It was difficult to distinguish friendly from enemy forces. So Kennedy, who goes by the call sign “Baja,” and another pilot dropped down to just a few hundred feet and took several passes over the city to determine who they should shoot at. Once that was sorted out, they unleashed the A-10s 30mm gun on the Iraqi forces.

“The Marines took the time to track us down and thank us later,” Kennedy said. “It’s hard to say what the highlight of your career is going to be. But I don’t think anything will be as meaningful to me.”

There were many such stories during Operation Iraqi Freedom; by all accounts, the A-10 was the CAS weapon of choice, especially during the battle for Baghdad, when urban terrain and bad weather limited the effectiveness of higher-flying aircraft.

Kennedy, the 110th’s operations group commander, said that after the first week of the war, more than 80 percent of requests for close-air support asked specifically for the Thunderbolt.

That’s a testament, Kennedy said, to the A-10’s strengths as a CAS platform: Long loiter-time over the battlefield, an immense weapons load and munitions designed for the role.

“You like to be the best at what you do,” Kennedy said. “And in the CAS arena, there’s nothing that can do the job like the A-10.”

Two views

That, of course, is where the argument starts. Even outside the Air Force, among military analysts, there are two camps when it comes to the A-10 and its role.

Thunderbolt defenders may be too wedded to traditional definitions of close-air support, said Doug Berenson of DFI International, a Washington, D.C.-based consulting firm.

In operations Enduring Freedom and Iraqi Freedom, the F-15Es and B-52s supported ground troops from high altitudes with precision munitions and laser-guided bombs, Berenson said. Precision weapons such as the Joint Direct Attack Munition will be integrated onto the JSF, allowing it to perform the close-air support mission from high in the sky.

“It’s a bit of a departure from how CAS is traditionally perceived,” Berenson said. “Before 2001, no one would have regarded the B-52 as a CAS system. But it has come into that role given the command, control and communications upgrades that can link precise targeting data with precision weapons.”

That argument strikes other analysts as misguided or worse.

“Supersonic planes providing close-air support are only in the minds of the Air Force,” said Richard Aboulafia, the vice president of analysis for the Teal Group, a consulting firm also based in Washington. “They’ve been playing the game for years of trying to replace the A-10 with something that’s a fighter.”
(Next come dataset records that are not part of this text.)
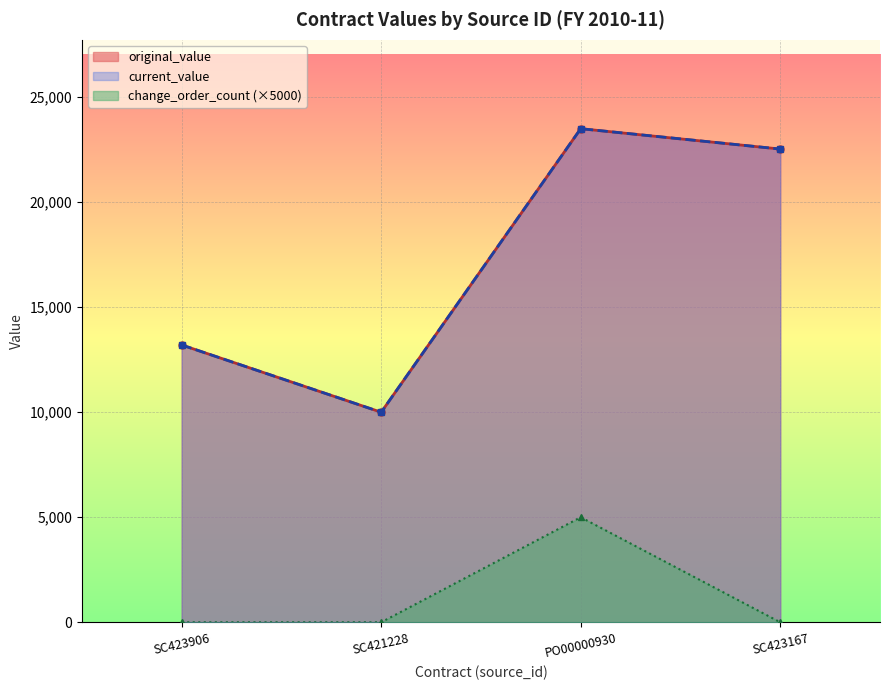

What position from the left is PO00000930?

3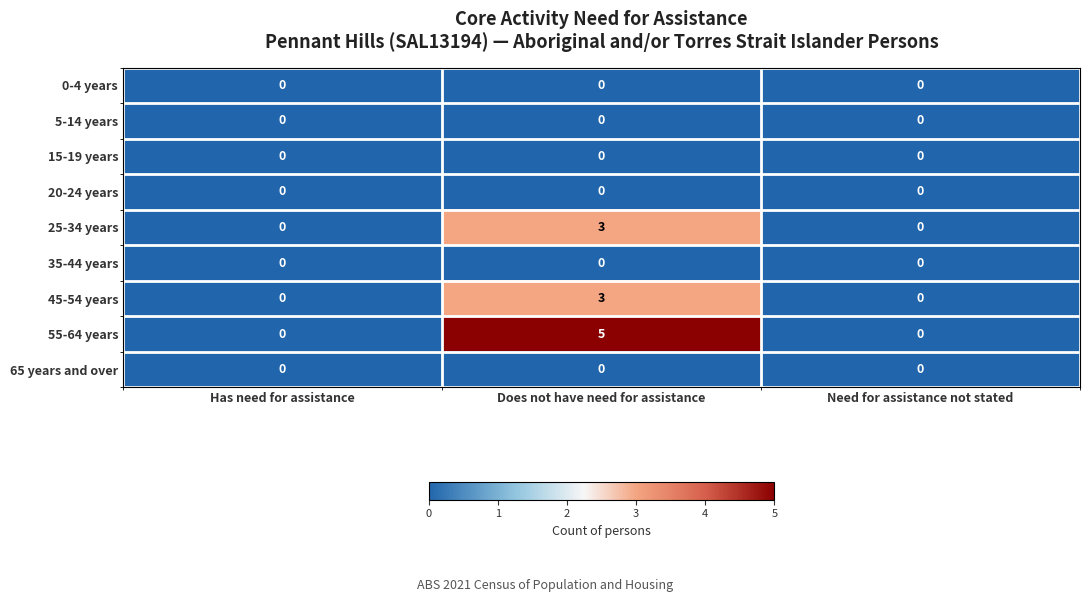

What is the approximate value of 55-64 years at Does not have need for assistance?

5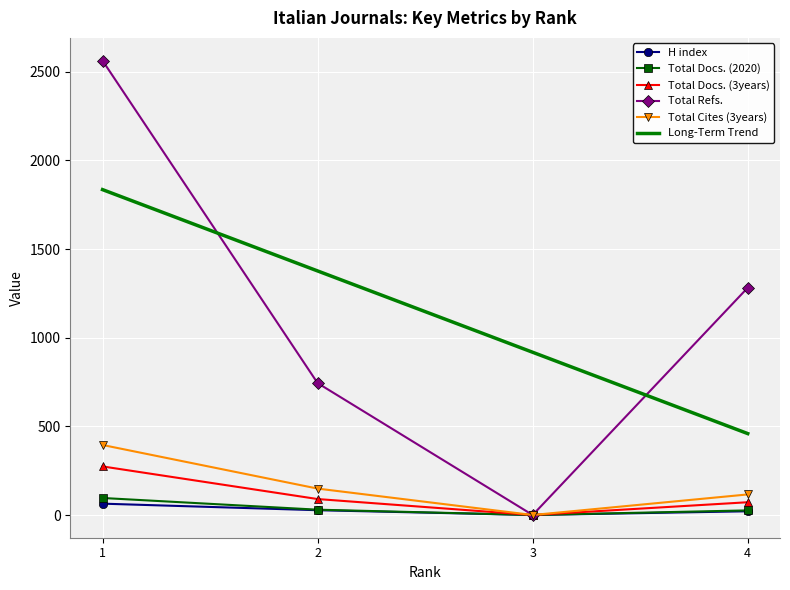

What is the difference between the highest and lowest values at 4?

1261.0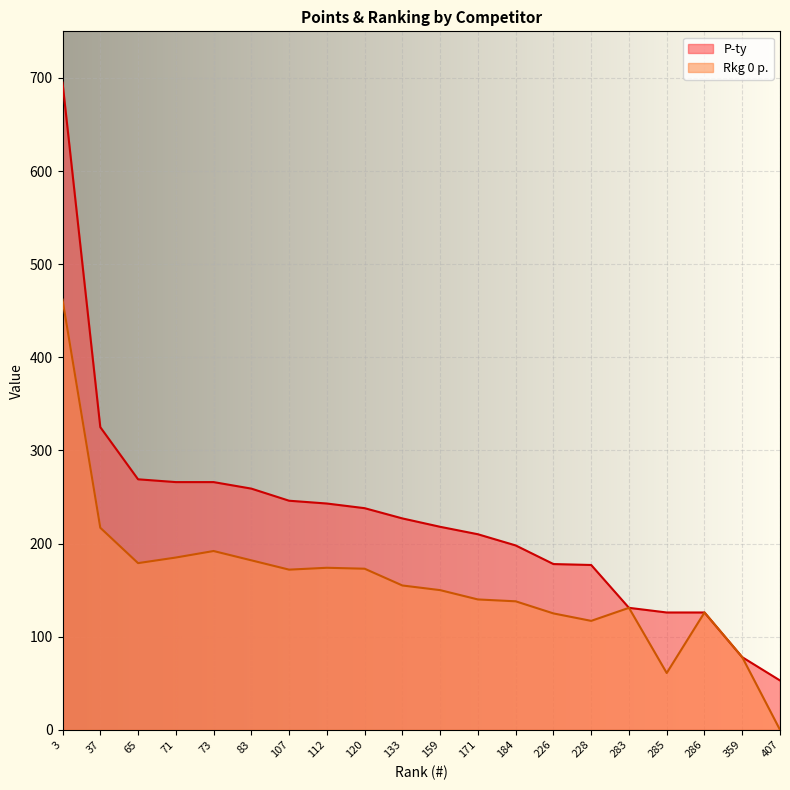

What is the difference between the maximum and minimum values in the P-ty series?

642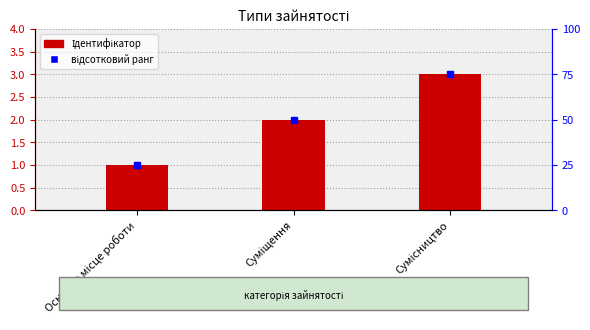

The value at Суміщення is 3. True or false?

False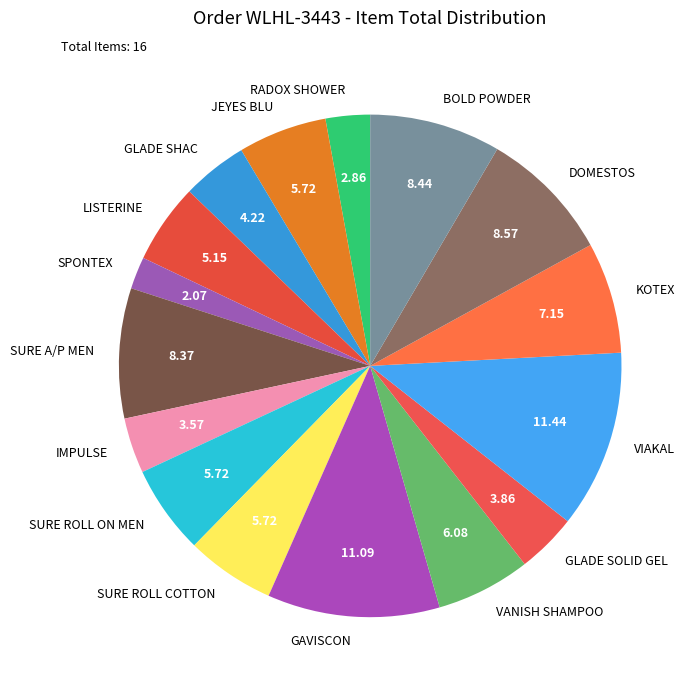

Is JEYES BLU the majority of the pie?

No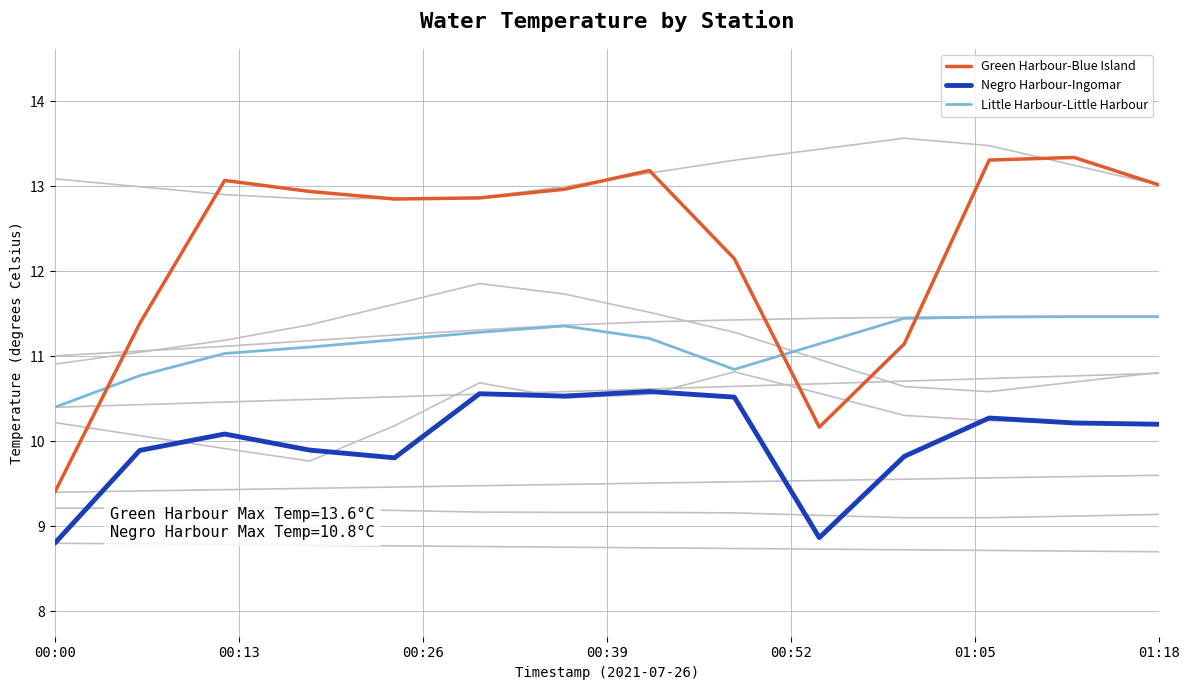

Where is Little Harbour-Little Harbour nearest to the value 10?

00:00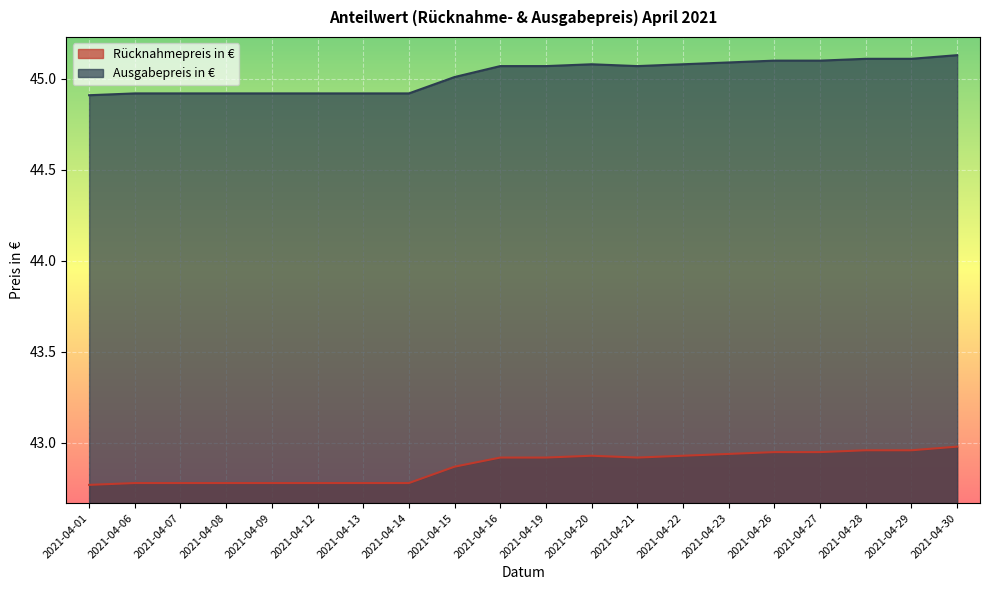

List the series in order of their overall mean, highest first.

Ausgabepreis in €, Rücknahmepreis in €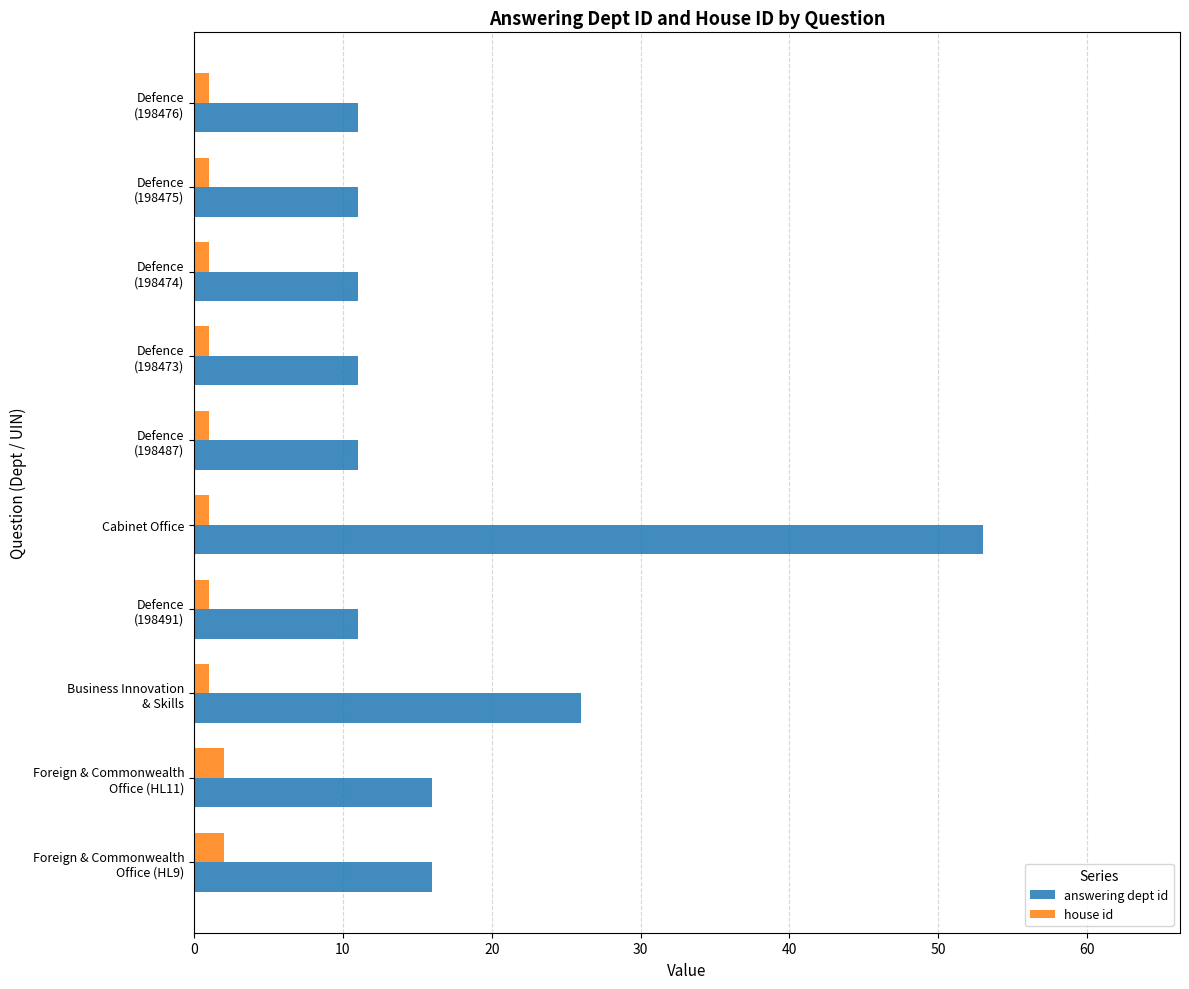

What is the difference between the second highest and minimum values in the answering dept id series?

15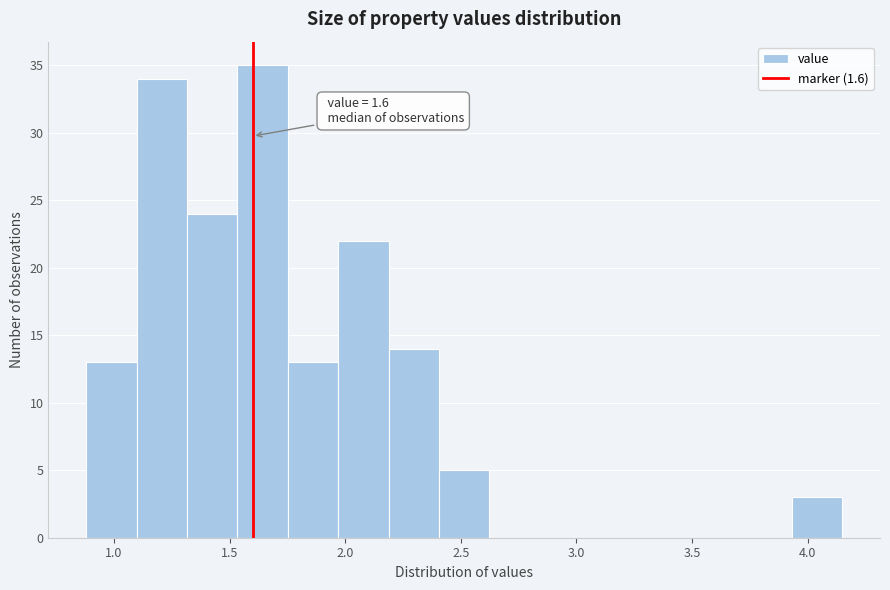

Which range on the x-axis has the tallest bar?

1.55 to 1.75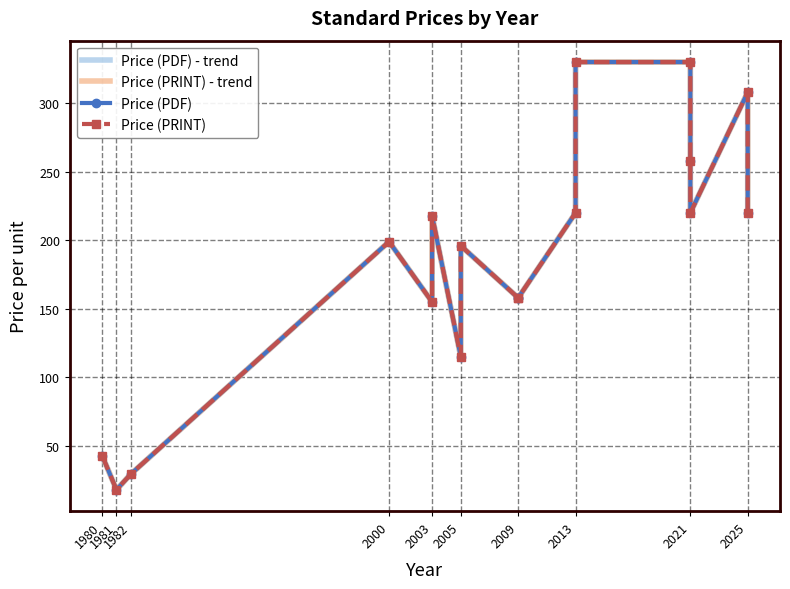

Which series has the largest range (max minus min)?

Price (PDF) - trend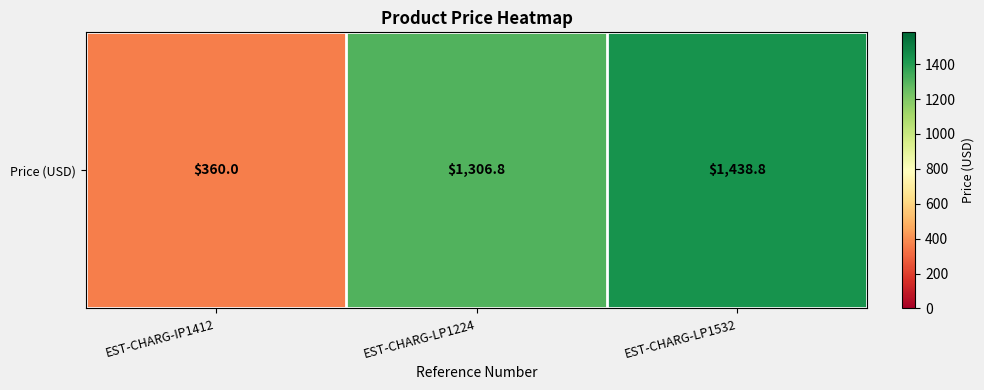

What is the ratio of the value at EST-CHARG-LP1532 to the value at EST-CHARG-IP1412?

4.0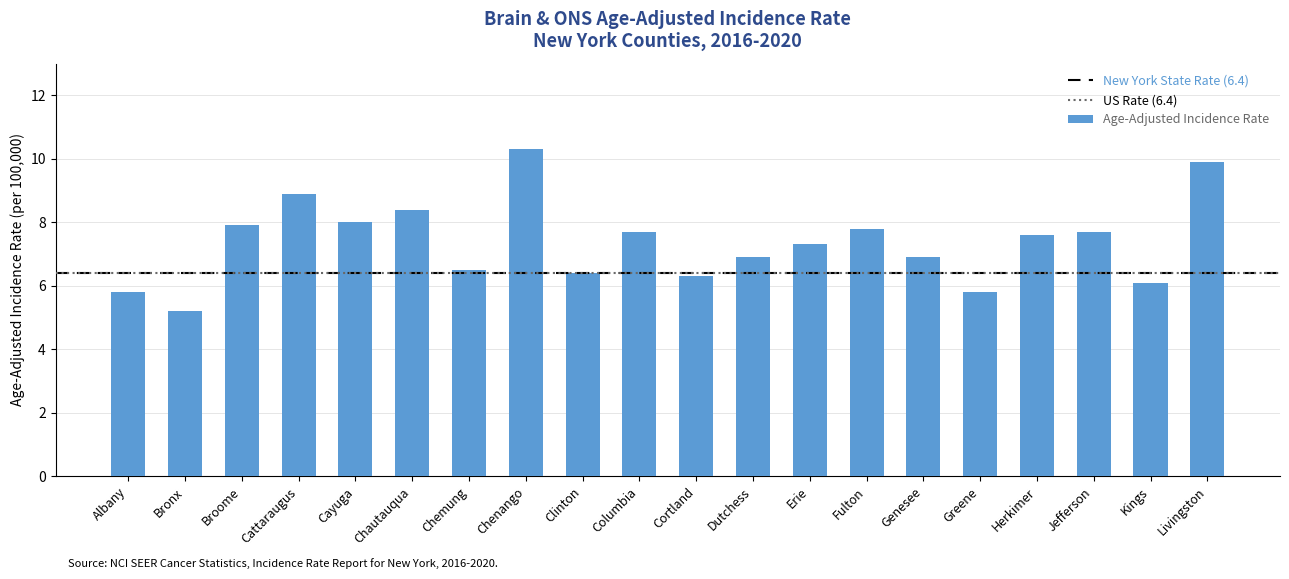

What position from the right is Chautauqua?

15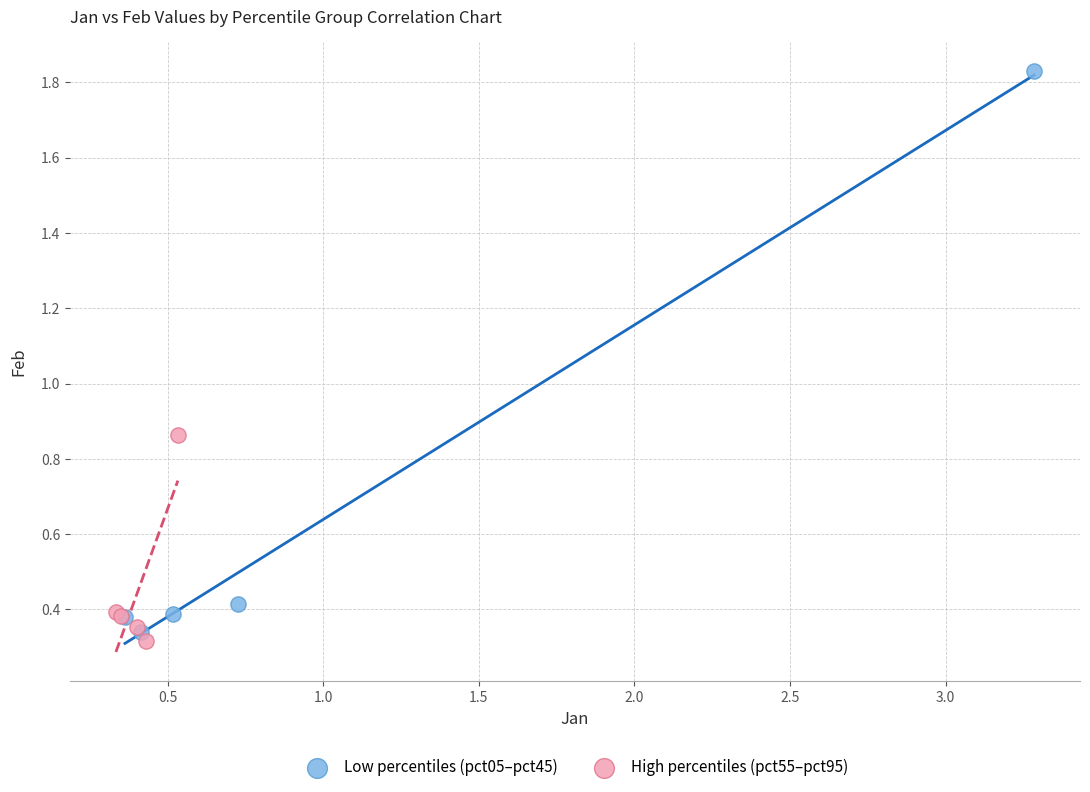

Which series contains the highest Y value?

Low percentiles (pct05–pct45)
Aboulafia said the Air Force isn’t wild about spending money on a dedicated CAS aircraft — money that could go to big-ticket items such as the F/A-22 Raptor and JSF. When the Air Force replaces the A-10, it will take a big step back in terms of the capability it has to support ground troops, he said.

“The A-10 is being sacrificed at the altar of the supersonic multirole fighter,” he said. With upgrades to the engines, the A-10 could remain an effective airframe until 2040.

That back-and-forth is as common within the Air Force as without — though current pilots and planners rarely are willing to make their arguments on the record.

It’s an argument Smallwood, the author, wishes would cool down.

“It’s always bothered me that the pilots are bothered,” he said. “That they think the Air Force isn’t comfortable with the close-air-support role — I’ve often wondered if that’s actually true.”

And yet, even he can’t resist making a plea to preserve the jet.

“Never in the history of military aviation has there been an airplane so superbly engineered for the purpose it serves,” he said.

“I don’t want to second-guess the Air Force leadership. … I’m not saying it should stay. I just wish it would.”